Chinas fragwürdige Schrumpfkur

CAMBRIDGE – Während so gut wie jedes Land der Welt versucht, sein Wachstum anzukurbeln, versucht die chinesische Regierung, es auf ein nachhaltiges Niveau zu verlangsamen. Da China zu einer Wirtschaft übergeht, die stärker durch Inlandsnachfrage und Dienstleistungen angetrieben wird, ist ein Übergang hin zu einem langsameren Wachstumstrend sowohl unvermeidlich als auch wünschenswert. Aber die Herausforderungen sind gewaltig, und niemand sollte eine sanfte Landung für selbstverständlich halten.

Da Chinas Wirtschaft stärker wächst als diejenige seiner Handelspartner, muss die Effizienz des exportgetriebenen Wachstumsmodells des Landes unweigerlich nachlassen. Und in der Folge werden auch die Erträge der massiven Infrastrukturinvestitionen, von denen viele der Unterstützung des Exportwachstums dienen, zurückgehen.
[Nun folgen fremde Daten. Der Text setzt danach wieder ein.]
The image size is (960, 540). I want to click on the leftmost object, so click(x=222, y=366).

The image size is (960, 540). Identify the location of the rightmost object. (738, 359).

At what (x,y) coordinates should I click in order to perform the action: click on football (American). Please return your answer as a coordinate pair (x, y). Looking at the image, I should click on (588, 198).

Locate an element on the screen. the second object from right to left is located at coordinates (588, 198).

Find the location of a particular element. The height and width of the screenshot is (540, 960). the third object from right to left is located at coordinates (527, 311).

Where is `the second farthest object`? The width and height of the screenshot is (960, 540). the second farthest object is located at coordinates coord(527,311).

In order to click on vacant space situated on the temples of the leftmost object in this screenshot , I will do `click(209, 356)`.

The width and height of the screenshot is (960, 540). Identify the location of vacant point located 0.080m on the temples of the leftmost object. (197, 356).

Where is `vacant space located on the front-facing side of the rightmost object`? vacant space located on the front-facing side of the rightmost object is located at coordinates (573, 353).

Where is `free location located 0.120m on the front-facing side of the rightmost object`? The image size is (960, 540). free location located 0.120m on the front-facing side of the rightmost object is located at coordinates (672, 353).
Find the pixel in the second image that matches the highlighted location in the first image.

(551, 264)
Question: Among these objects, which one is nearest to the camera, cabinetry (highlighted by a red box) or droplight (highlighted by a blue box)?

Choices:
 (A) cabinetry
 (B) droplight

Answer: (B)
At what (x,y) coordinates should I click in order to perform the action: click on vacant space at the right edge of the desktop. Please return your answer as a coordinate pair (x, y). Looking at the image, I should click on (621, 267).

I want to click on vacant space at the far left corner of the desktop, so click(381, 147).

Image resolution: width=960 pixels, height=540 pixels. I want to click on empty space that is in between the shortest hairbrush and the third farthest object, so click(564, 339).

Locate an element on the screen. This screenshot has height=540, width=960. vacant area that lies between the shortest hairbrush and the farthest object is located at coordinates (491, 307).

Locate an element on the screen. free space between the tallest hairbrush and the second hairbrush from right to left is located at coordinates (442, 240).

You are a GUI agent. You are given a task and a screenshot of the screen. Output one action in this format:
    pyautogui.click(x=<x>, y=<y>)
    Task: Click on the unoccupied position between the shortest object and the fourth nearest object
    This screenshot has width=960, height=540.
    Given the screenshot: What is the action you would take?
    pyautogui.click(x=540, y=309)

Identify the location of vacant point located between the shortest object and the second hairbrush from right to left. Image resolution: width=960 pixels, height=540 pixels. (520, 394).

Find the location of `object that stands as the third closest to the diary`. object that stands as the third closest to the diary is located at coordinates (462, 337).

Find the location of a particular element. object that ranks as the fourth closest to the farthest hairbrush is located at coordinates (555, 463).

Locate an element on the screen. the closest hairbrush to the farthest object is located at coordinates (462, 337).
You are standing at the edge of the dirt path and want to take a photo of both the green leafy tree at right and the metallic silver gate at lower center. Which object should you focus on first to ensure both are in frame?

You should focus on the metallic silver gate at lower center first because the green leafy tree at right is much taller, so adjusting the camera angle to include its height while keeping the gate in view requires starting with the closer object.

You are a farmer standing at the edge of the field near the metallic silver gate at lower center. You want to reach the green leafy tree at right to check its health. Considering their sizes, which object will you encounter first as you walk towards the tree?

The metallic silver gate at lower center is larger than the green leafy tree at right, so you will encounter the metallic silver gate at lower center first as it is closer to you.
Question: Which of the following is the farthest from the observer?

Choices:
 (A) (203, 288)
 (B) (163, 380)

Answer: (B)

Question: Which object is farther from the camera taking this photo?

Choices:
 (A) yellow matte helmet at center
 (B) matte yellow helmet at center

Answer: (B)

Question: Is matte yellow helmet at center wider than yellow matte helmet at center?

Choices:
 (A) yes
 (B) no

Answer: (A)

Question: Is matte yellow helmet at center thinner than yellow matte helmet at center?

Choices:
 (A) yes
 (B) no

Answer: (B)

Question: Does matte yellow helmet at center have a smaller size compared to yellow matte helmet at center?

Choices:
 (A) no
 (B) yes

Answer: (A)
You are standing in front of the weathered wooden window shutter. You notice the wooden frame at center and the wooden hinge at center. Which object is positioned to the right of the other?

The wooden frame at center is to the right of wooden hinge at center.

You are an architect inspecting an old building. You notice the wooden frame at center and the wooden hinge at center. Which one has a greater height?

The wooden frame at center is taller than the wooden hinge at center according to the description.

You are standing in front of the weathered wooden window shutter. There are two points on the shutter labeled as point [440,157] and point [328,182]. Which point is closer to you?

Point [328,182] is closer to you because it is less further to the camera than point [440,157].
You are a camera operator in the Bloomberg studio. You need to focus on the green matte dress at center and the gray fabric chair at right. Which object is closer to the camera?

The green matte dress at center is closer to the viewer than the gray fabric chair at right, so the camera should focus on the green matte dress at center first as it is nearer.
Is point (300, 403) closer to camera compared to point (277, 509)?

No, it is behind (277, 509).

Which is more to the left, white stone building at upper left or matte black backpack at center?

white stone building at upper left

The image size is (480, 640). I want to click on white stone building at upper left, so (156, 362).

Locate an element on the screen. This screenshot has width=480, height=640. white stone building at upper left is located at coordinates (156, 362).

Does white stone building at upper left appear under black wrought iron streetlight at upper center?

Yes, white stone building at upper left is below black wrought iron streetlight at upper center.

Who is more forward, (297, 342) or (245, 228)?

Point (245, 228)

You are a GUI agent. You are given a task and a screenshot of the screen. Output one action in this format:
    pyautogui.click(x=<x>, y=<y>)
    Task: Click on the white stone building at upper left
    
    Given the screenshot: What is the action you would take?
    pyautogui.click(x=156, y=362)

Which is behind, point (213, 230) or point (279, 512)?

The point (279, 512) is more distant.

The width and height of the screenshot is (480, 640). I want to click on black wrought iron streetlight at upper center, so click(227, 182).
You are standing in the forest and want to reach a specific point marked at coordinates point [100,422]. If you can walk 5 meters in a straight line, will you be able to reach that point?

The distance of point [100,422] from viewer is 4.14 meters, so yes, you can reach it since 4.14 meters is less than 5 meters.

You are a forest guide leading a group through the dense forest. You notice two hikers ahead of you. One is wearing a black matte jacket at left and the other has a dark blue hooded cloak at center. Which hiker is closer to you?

Der Konsum und die Lebensqualität müssen steigen, auch wenn in vielen Gegenden Chinas Luftverschmutzung und Wasserknappheit akuter werden. Aber in einer Volkswirtschaft, in der die Schulden auf mehr als 200% des BIP explodiert sind, ist es schwierig, das Wachstum schrittweise unter Kontrolle zu bekommen, ohne ein großflächiges Scheitern ehrgeiziger Investitionsprojekte auszulösen. Sogar in China, wo der Fall durch die tiefen Taschen der Regierung abgepolstert würde, könnte eine Pleite im Ausmaß derer von Lehman Brothers zu einer massiven Panik führen.

Bedenken wir, wie schwierig in Marktwirtschaften eine weiche Landung ist. Durch Zyklen geldpolitischer Kontraktion wurden viele Rezessionen ausgelöst. Alan Greenspan, der ehemalige Vorsitzende der US-Notenbank Federal Reserve wurde in den 1990er Jahren zum „Meister“, weil er es schaffte, die Inflation zu verlangsamen und gleichzeitig ein starkes Wachstum aufrecht zu erhalten. Die Idee, eine kontrollierte Straffung sei in zentraler geplanten Volkswirtschaften, in denen sich Politiker auf viel lautstärkere Marktsignale verlassen müssen, einfacher, ist höchst fragwürdig.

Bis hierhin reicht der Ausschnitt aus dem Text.